Many respondents lamented not only the practical ramifications of not tending to one’s foundation, but also a more wistful sense of lost opportunity. A forty-nine-year-old woman, more than two decades removed from college, wrote:

I wish I had appreciated the privilege I had to be able to go to university and had worked harder to get a better degree.

The pattern is similar for health decisions—including poor eating habits and lack of exercise—which also gather force and imperil people’s foundations. In the World Regret Survey, regrets about tobacco use, particularly starting at a young age, came from respondents on six continents—including this thirty-nine-year-old man from Colombia:

I regret I smoked so much in my life, even though I clearly knew how bad for my health and surroundings this was. I kept smoking a pack a day, sometimes more. I escaped my frustrations and anxiety by smoking cigarettes.

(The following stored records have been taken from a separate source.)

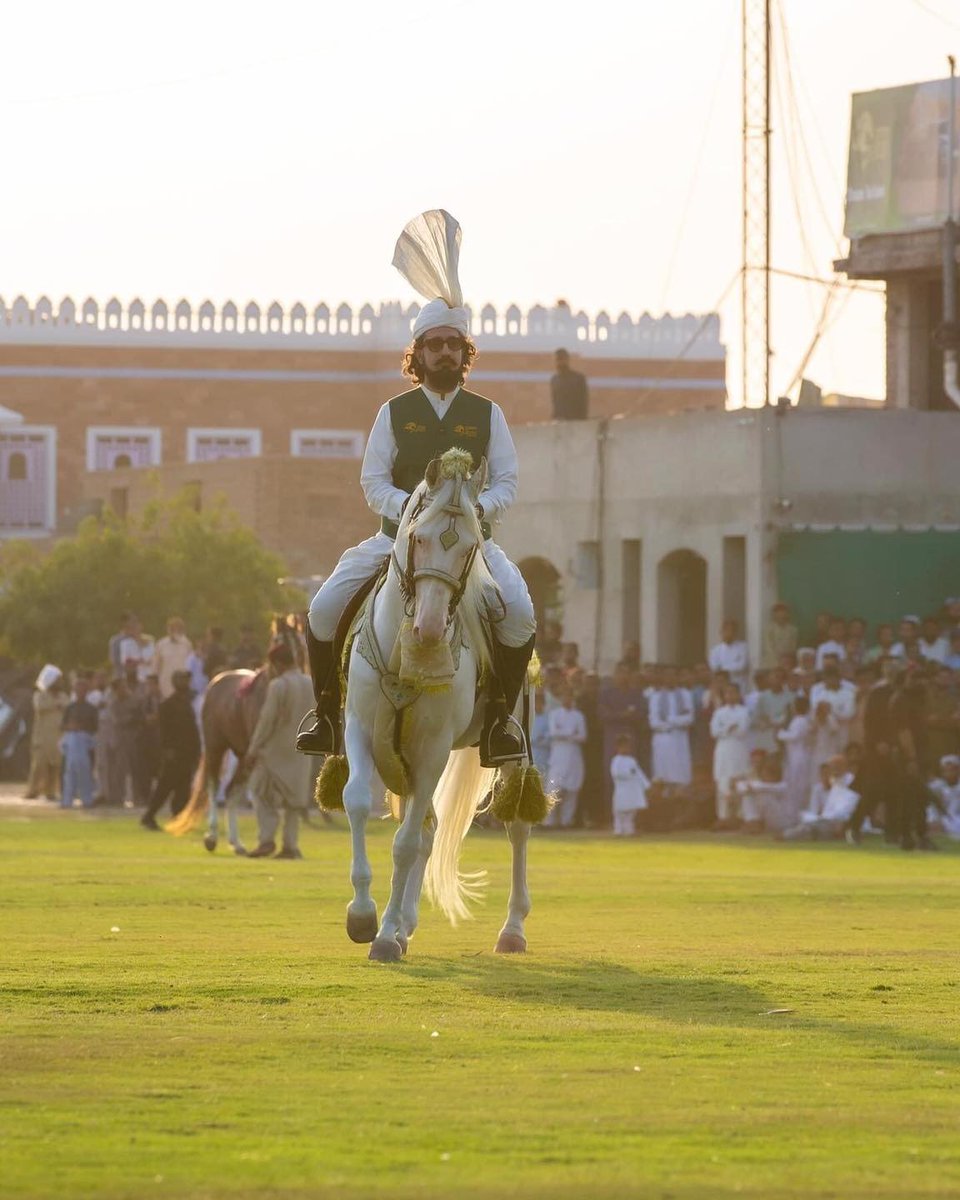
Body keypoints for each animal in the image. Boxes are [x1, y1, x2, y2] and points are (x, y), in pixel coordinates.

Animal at [320, 447, 548, 962]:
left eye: (468, 548)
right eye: (418, 538)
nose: (427, 629)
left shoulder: (432, 748)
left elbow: (405, 843)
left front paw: (383, 935)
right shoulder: (362, 728)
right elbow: (358, 801)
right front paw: (364, 916)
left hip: (513, 746)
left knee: (516, 823)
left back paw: (513, 928)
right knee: (427, 825)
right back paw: (406, 923)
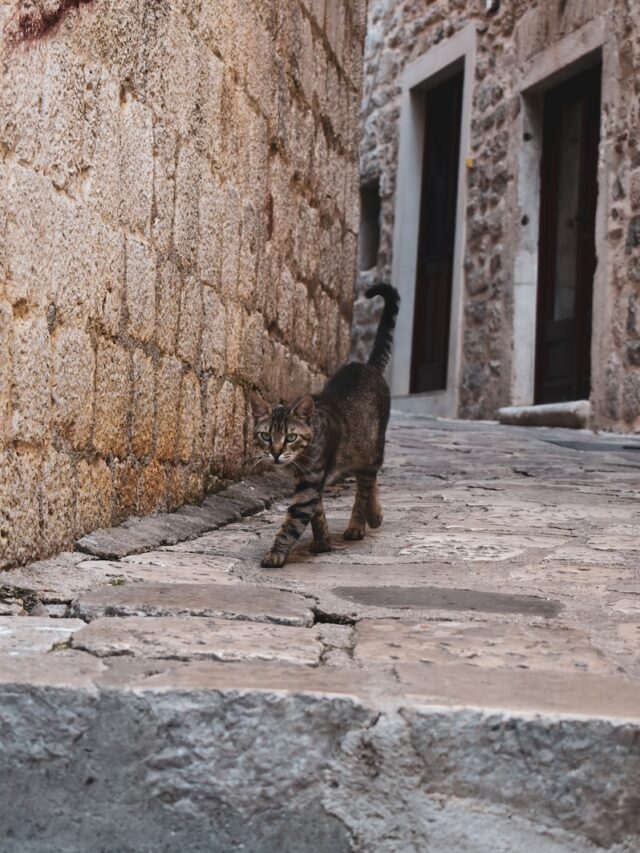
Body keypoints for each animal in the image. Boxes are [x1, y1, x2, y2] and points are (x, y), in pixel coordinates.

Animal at [248, 282, 398, 568]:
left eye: (291, 437)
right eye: (265, 436)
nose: (275, 453)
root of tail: (368, 366)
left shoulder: (310, 481)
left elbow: (293, 522)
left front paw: (275, 553)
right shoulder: (307, 481)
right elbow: (317, 512)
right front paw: (322, 541)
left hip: (371, 448)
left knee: (365, 485)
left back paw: (358, 525)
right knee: (371, 480)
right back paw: (374, 517)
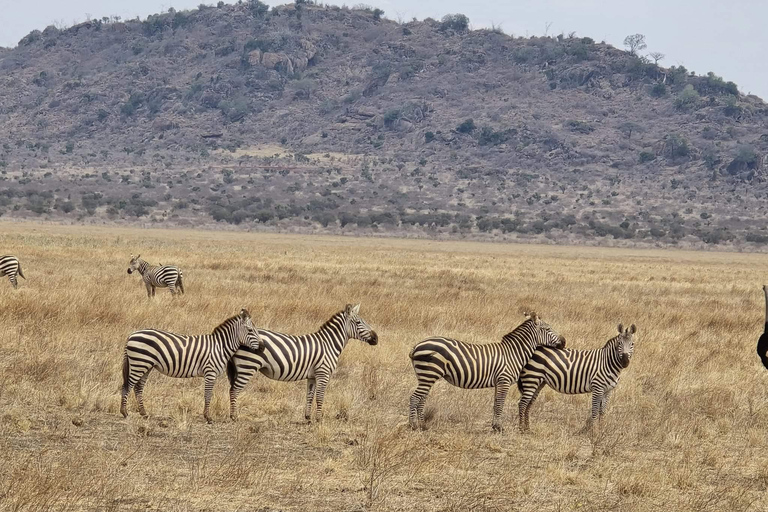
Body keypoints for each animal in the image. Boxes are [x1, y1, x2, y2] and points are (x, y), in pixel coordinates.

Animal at [121, 308, 262, 424]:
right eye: (250, 330)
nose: (262, 348)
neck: (220, 347)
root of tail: (132, 335)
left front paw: (207, 416)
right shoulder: (210, 372)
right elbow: (208, 394)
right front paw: (208, 417)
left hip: (146, 366)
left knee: (138, 388)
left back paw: (144, 414)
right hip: (139, 363)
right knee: (127, 386)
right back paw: (124, 412)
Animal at [226, 304, 380, 420]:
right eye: (358, 322)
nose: (376, 338)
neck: (328, 344)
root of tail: (238, 338)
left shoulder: (312, 376)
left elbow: (310, 396)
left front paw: (308, 418)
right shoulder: (323, 373)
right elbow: (320, 397)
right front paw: (318, 419)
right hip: (247, 366)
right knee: (234, 390)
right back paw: (234, 416)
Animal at [408, 312, 564, 432]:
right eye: (548, 328)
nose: (564, 342)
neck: (513, 353)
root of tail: (417, 346)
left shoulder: (498, 382)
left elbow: (495, 404)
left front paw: (494, 426)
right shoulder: (504, 380)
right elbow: (500, 404)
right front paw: (500, 428)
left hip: (427, 376)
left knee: (422, 398)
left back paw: (422, 425)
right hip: (429, 374)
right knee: (414, 397)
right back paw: (413, 425)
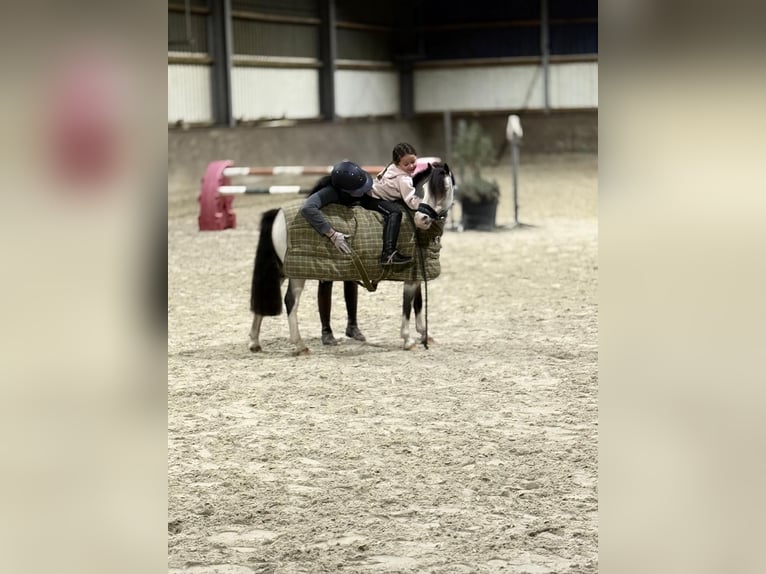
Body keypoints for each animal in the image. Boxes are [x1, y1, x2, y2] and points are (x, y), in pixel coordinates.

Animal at [248, 162, 455, 355]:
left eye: (444, 188)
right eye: (424, 189)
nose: (422, 219)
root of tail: (279, 212)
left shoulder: (417, 273)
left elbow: (417, 304)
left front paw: (425, 335)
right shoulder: (411, 276)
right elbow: (407, 306)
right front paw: (408, 340)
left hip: (282, 269)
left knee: (265, 294)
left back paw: (254, 342)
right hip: (297, 273)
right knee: (291, 301)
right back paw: (300, 345)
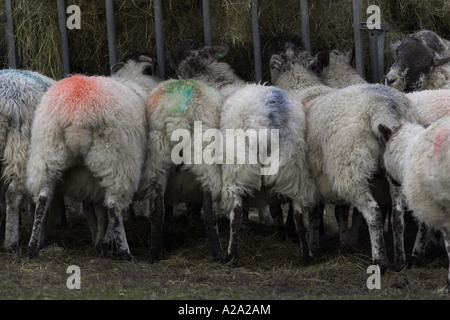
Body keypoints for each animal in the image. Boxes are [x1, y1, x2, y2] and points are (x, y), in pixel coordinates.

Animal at [25, 53, 160, 260]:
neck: (135, 81)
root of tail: (77, 114)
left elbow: (99, 212)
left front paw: (101, 241)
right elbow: (107, 210)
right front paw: (106, 243)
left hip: (47, 152)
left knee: (42, 199)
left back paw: (33, 247)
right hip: (115, 159)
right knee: (114, 204)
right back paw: (125, 252)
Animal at [170, 38, 320, 264]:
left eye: (185, 52)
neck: (217, 80)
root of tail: (270, 113)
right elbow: (275, 208)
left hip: (239, 164)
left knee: (236, 207)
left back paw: (231, 255)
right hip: (292, 164)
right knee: (299, 209)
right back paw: (306, 255)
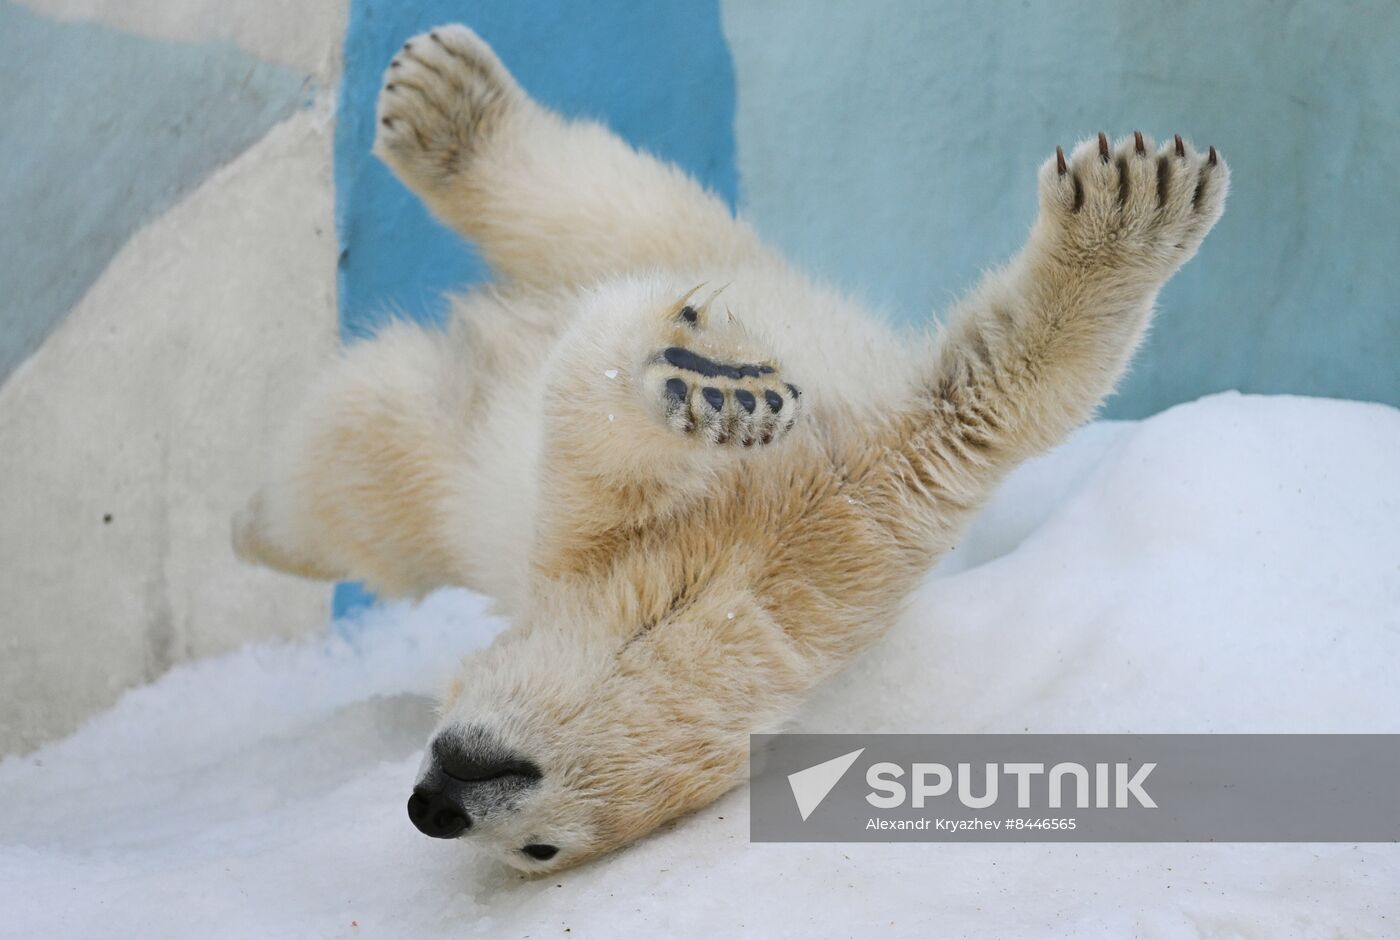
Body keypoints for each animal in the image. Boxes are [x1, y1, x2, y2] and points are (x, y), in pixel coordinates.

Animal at [235, 23, 1232, 874]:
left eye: (539, 852)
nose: (429, 806)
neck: (734, 566)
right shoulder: (616, 538)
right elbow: (592, 431)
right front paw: (716, 390)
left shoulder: (873, 501)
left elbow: (986, 390)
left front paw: (1128, 215)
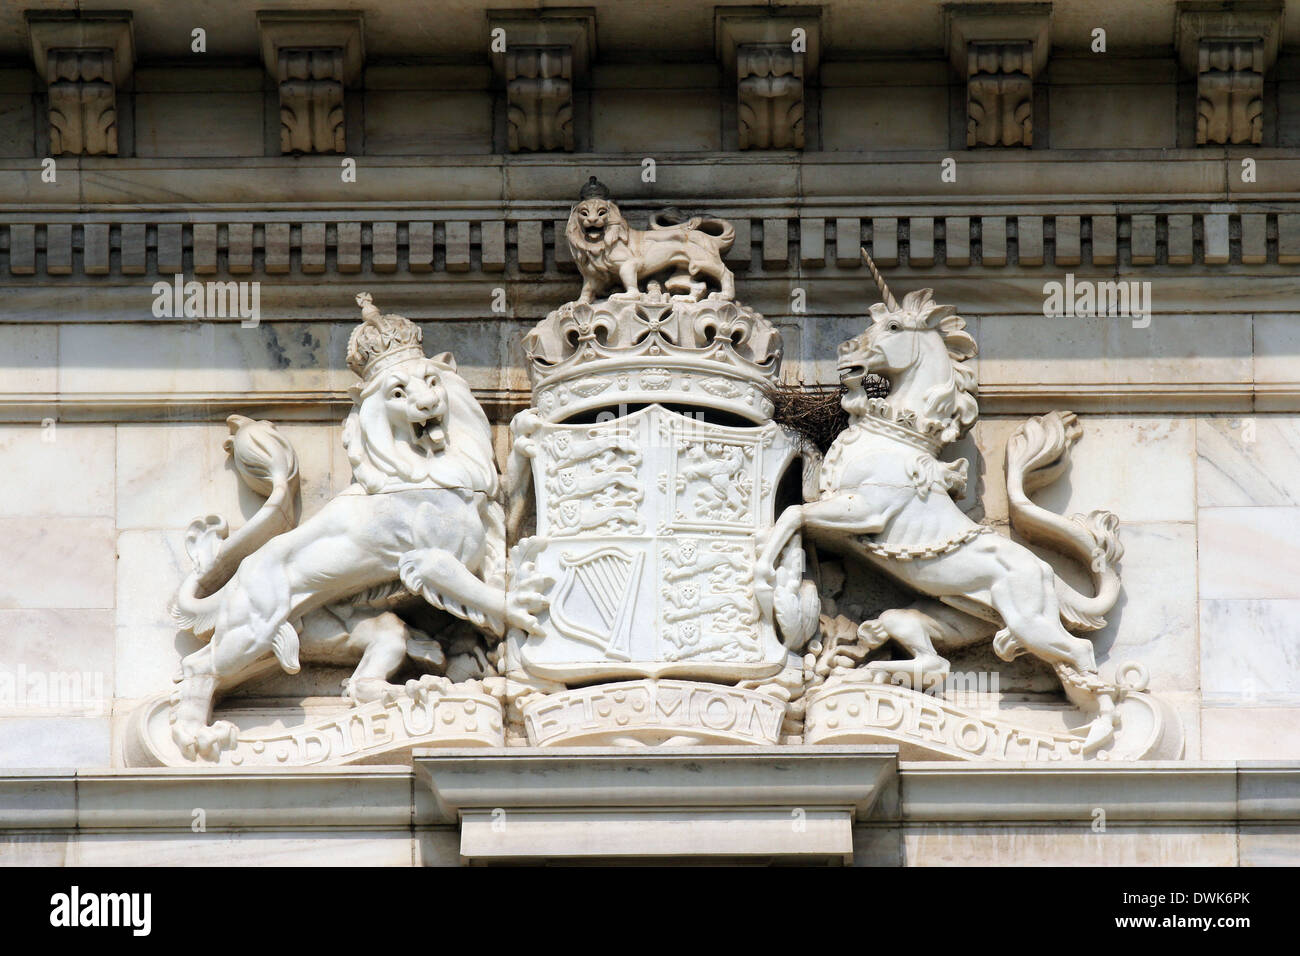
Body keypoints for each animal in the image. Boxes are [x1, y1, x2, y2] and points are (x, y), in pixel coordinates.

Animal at [163, 295, 548, 759]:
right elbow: (483, 592)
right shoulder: (430, 560)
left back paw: (415, 688)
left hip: (340, 632)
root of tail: (237, 578)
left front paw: (528, 428)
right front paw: (522, 607)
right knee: (197, 666)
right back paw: (196, 736)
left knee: (361, 679)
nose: (426, 407)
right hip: (250, 630)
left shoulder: (489, 511)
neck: (428, 466)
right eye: (397, 392)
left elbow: (511, 491)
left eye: (431, 381)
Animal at [566, 175, 738, 303]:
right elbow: (587, 289)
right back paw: (687, 299)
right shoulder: (591, 275)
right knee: (699, 285)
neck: (598, 244)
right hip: (681, 272)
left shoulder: (629, 264)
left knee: (726, 273)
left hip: (704, 260)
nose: (593, 220)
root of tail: (710, 238)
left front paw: (627, 296)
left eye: (601, 212)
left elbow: (631, 286)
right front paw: (578, 304)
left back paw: (724, 296)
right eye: (584, 213)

On mental health, foundation regrets often involve a failure to recognize the problem and seek a remedy. As a forty-three-year-old Oregon man put it:

I regret that I didn’t take my mental health seriously in my twenties and, in doing so, utterly lost my sense of self-worth.

Many people who did take steps to rebuild a collapsing psychological foundation regretted not beginning the process sooner. For example, a forty-four-year-old Arizona woman said:

I regret not finding a good therapist ten or fifteen years earlier.

And a fifty-seven-year-old nonbinary person in Oregon regretted:

Not taking antidepressants in 2002 when first prescribed, and waiting until 2010. They have been a godsend, and I regret that those eight years could have been so much different had I started earlier.

Embedded in each of these regrets is a solution. Just as foundation regrets can be defined with a well-worn fable, one response to them is contained in a hoary Chinese proverb:

The best time to plant a tree is twenty years ago.

The second-best time is today.

FOUNDATION ATTRIBUTION ERROR

Foundation regrets are trickier than the other three deep structure regrets I’ll describe in upcoming chapters. Remember that what distinguishes regret from disappointment is personal responsibility. Disappointments exist outside of your control. The child who wakes up to discover that the Tooth Fairy hasn’t left her a reward is disappointed. Regrets, in contrast, are your fault. The parents who awaken and realize they forgot to remove their child’s tooth and replace it with a reward are regretful. But when it comes to matters like physical health, educational attainment, and financial security, the border between personal responsibility and external circumstance is murky.